Set in a concentration camp, a Nazi plan to flood the economy of Britain with fraudulent money makes use of Jewish prisoners who have histories of excellence in the skills necessary for counterfeiting money (and passports). Since the actors are largely unknown to American audiences, there is an intensity to the portrayals. Unlike the melodramatic "The Pianist" which I abhored, or the incredulous "Life is Beautiful", this movie does not strain credibility or logic. At least not to the limit. I found it intense, and it presents the audience with questions of what would their own participation in these scenarios be. It was gritty and violent because concentration camps and Nazis are grim and violent. It is a reminder of what despots can do, and what the human cost of the world's dictators bring to the rest of us. It is a story of lucky survival for some because of a talent honed for criminal purposes. Is it fair that the counterfeiter is the one to be fed and housed while so many Jews with other talents are starved to death and gassed?
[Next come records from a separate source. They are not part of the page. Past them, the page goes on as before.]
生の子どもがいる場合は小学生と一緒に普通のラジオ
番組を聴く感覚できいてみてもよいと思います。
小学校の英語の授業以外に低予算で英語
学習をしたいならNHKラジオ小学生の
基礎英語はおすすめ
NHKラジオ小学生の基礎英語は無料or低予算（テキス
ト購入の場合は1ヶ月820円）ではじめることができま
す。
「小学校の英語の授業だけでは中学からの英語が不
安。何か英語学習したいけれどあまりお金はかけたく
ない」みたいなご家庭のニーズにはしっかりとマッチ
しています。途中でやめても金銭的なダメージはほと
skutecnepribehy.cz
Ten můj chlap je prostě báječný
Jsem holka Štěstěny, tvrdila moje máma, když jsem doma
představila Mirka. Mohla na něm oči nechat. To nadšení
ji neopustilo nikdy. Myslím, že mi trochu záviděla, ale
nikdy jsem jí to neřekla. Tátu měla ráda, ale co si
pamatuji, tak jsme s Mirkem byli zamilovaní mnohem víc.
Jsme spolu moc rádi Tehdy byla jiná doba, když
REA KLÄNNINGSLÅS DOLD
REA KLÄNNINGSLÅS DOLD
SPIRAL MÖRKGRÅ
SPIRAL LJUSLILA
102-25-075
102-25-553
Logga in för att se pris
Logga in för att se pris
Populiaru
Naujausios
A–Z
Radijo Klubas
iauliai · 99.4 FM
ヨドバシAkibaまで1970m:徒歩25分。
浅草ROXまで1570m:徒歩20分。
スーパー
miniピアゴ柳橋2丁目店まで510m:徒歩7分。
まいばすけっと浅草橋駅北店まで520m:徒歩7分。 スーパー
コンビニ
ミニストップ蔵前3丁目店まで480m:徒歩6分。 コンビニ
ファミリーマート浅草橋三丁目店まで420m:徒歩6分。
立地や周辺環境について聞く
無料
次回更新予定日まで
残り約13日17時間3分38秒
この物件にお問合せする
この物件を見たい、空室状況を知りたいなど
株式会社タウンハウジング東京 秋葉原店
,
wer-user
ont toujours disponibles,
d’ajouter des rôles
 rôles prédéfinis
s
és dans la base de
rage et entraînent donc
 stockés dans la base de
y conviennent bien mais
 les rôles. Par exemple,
There are other questions in this film that you can only answer for yourself.

Friday, April 4, 2008


This movie comes within an inch of being successful. It's pleasant enough, and has some funny lines, but it suffers from bad casting in the form of Zellweger, mugging in the form of Clooney, and an inability to burst into song, which would have come in handy. It's a period piece set in the 20s, and everyone acts like it just so you don't forget. The blatant overacting is the reason WHY Clooney is NOT now and never will be Cary Grant. It isn't smooth- nothing in the film is smooth. John Krasinski is well cast in his role, at least. There is never quite enough punch, and Zellweger is hardly believable as a femme fatale with snappy wit. She is, in fact, the major problem (other than the poor pacing). How Zellweger has a leading lady career, as opposed to playing the side kick, is just not clear to me. And I'm not alone on that elevator. If anything is worse than Clooney's mugging, it might be Zellweger squinting like she lost her glasses. In every scene. And it is highly implausible that she would be noticed by all men withint a 20 foot radius. Where is Reese Witherspoon when you need her? In fact, where are the "30 something" actresses who could have carried off the Carole Lombard type of skills needed to play this role? I think, sadly, nowhere. I wouldn't make this a special trip.